Rösler: Gründungsprogramm EXIST hilft jungen Existenzgründern
In der zweiten Runde des Wettbewerbs "EXIST-Gründungskultur - Die
Gründerhochschule", die im Herbst 2011 gestartet wurde, hat das
Bundesministerium für Wirtschaft und Technologie (BMWi) 20 Hochschulen
ausgewählt, die in den kommenden sechs Monaten ein detailliertes
Konzept für eine ganzheitliche Gründungsprofilierung
erarbeiten.
Der Bundesminister für Wirtschaft und Technologie, Dr. Philipp Rösler:
"Eine moderne Volkswirtschaft braucht Ideen und Innovationen, um
dynamisch und wettbewerbsfähig zu bleiben. Damit Ideen, die in der
Wissenschaft entstanden sind, auch erfolgreich am Markt platziert
werden können, brauchen wir mutige Unternehmer.

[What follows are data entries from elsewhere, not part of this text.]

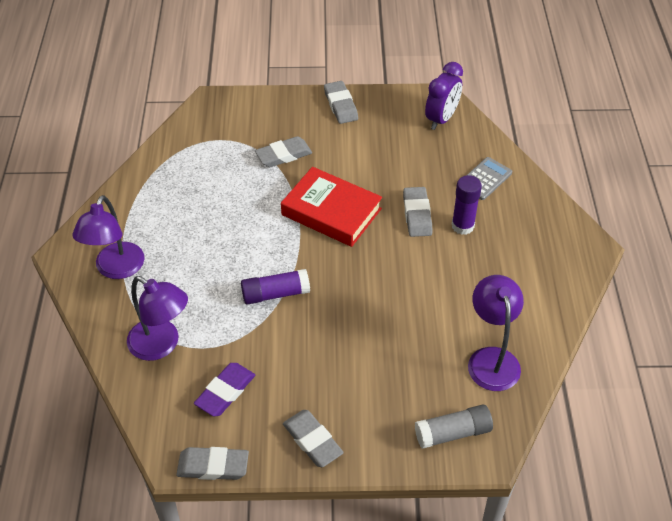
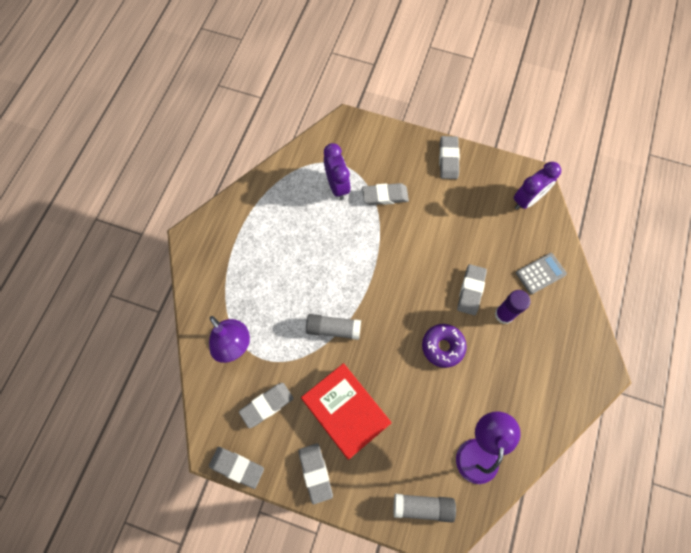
camera: 20 degrees right, 20 degrees up
purple lamp [72,195,145,279] -> none
purple eraser [194,363,255,416] -> grey eraser [239,383,294,428]
purple glue stick [241,269,310,305] -> grey glue stick [306,314,361,340]
red book [281,167,382,247] -> red book moved to [301,363,392,460]
none -> purple clock [324,143,351,200]
none -> purple donut [422,324,467,368]

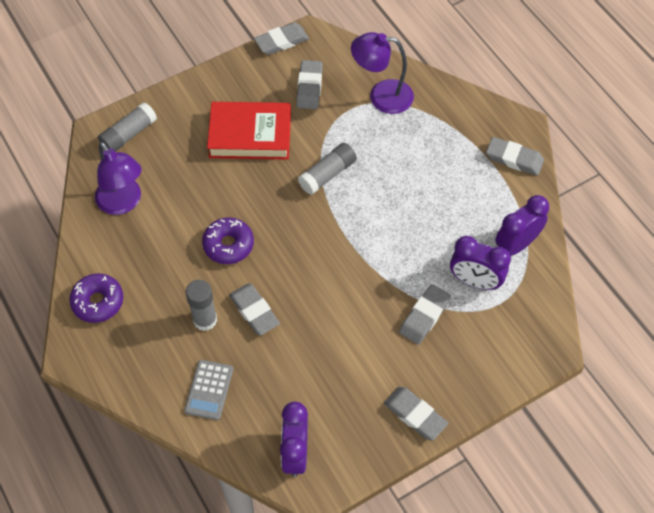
camera: 130 degrees right, 10 degrees down
grey eraser [299,443,333,504] -> grey eraser moved to [486,137,544,176]
purple glue stick [495,290,530,324] -> grey glue stick [186,280,217,331]
none -> purple donut [69,273,123,323]
none -> purple clock [495,195,549,256]

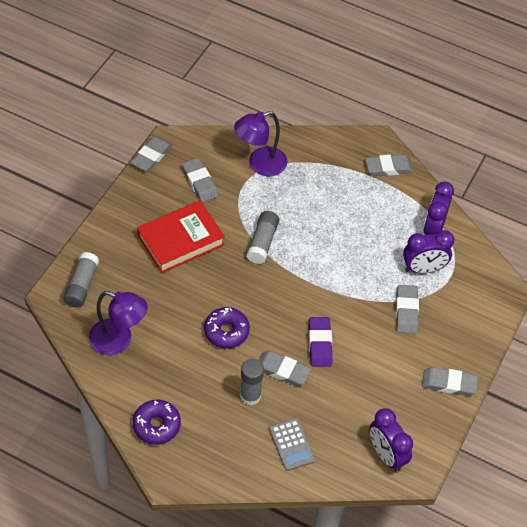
camera: 35 degrees left, 5 degrees down
none -> purple eraser [309,317,333,367]

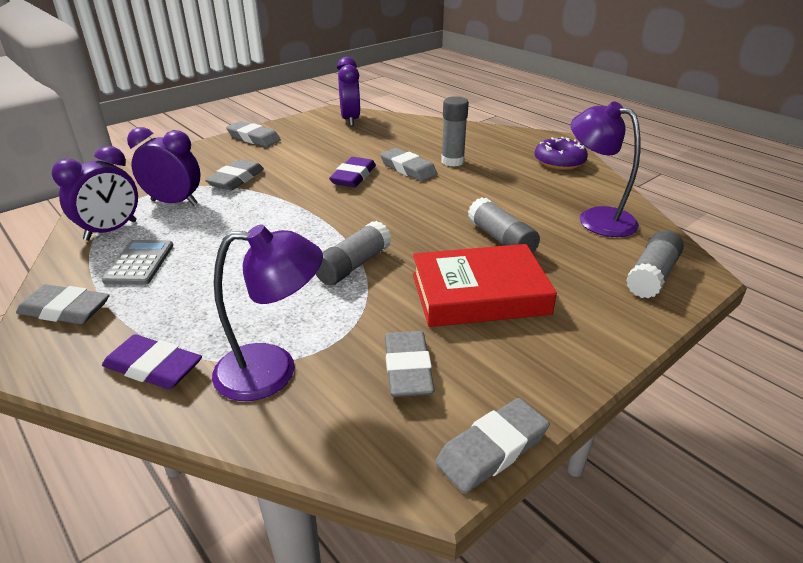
camera: 155 degrees left, 20 degrees down
purple donut [204,307,250,348] -> none
grey calculator [269,418,315,471] -> grey calculator moved to [102,240,173,285]
none -> purple eraser [102,334,202,389]
none -> grey glue stick [468,197,540,253]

Mit dem EXIST-Programm
legen wir einen bewussten Schwerpunkt auf Existenzgründungen aus
Hochschulen. So können noch mehr junge Menschen im Umfeld der
Hochschulen vom Unternehmergeist beflügelt werden und dazu beitragen,
interessanten Forschungsergebnissen den Weg aus dem Labor in den Markt
zu ebnen."
An der Runde hatten sich deutschlandweit 41 Hochschulen beteiligt. Die
jetzt ausgewählten Universitäten und Fachhochschulen sind aufgefordert,
bis Oktober 2012 eine ganzheitliche hochschulweite Gründungsstrategie
zu entwickeln.
Folgende Hochschulen wurden ausgewählt:
- Rheinisch-Westfälische Technische Hochschule Aachen
- Freie Universität Berlin
- Universität Bremen
- Technische Universität Chemnitz
- Technische Universität Darmstadt
- Hochschule Esslingen
- Justus-Liebig-Universität Gießen
- Technische Universität Hamburg-Harburg
- Hochschule für angewandte Wissenschaft und Kunst Hildesheim/ Holzminden/ Göttingen
- Karlsruher Institut für Technologie
- Universität Kassel
- Universität Koblenz-Landau
- Universität zu Köln
- Handelshochschule Leipzig
- Leuphana Universität Lüneburg
- Fachhochschule Mainz
- Georg-Simon-Ohm-Hochschule für angewandte Wissenschaften - Fachhochschule Nürnberg
- Universität des Saarlandes
- Technische Hochschule Wildau (FH)
- Bergische Universität Wuppertal
Das BMWi wird ab 2013 bis zu zehn Hochschulen mit den überzeugendsten
Strategien bei der praktischen Umsetzung bis zu fünf Jahre lang
finanziell unterstützen.
In der ersten Wettbewerbsrunde hatten sich im Juli 2011 bereits zehn
Hochschulen mit einem überzeugenden Strategiekonzept zur
Gründungsprofilierung durchgesetzt, die ausgewählt wurden. Drei
Hochschulen wurden zusätzlich als "EXIST-Gründerhochschulen"
ausgezeichnet.
Mit dem Programm "EXIST - Existenzgründungen aus der Wissenschaft"
werden seit 1998 Maßnahmen und Projekte gefördert, um das
Gründungsthema an Hochschulen und Forschungseinrichtungen zu verankern.
Im Rahmen des Wettbewerbs "Die Gründerhochschule" stellt das BMWi dazu
über sieben Jahre rund 46 Mio. Euro für anspruchsvolle Projekte an
Hochschulen bereit. Das EXIST-Programm wird mit Mitteln des
Europäischen Sozialfonds (ESF) kofinanziert.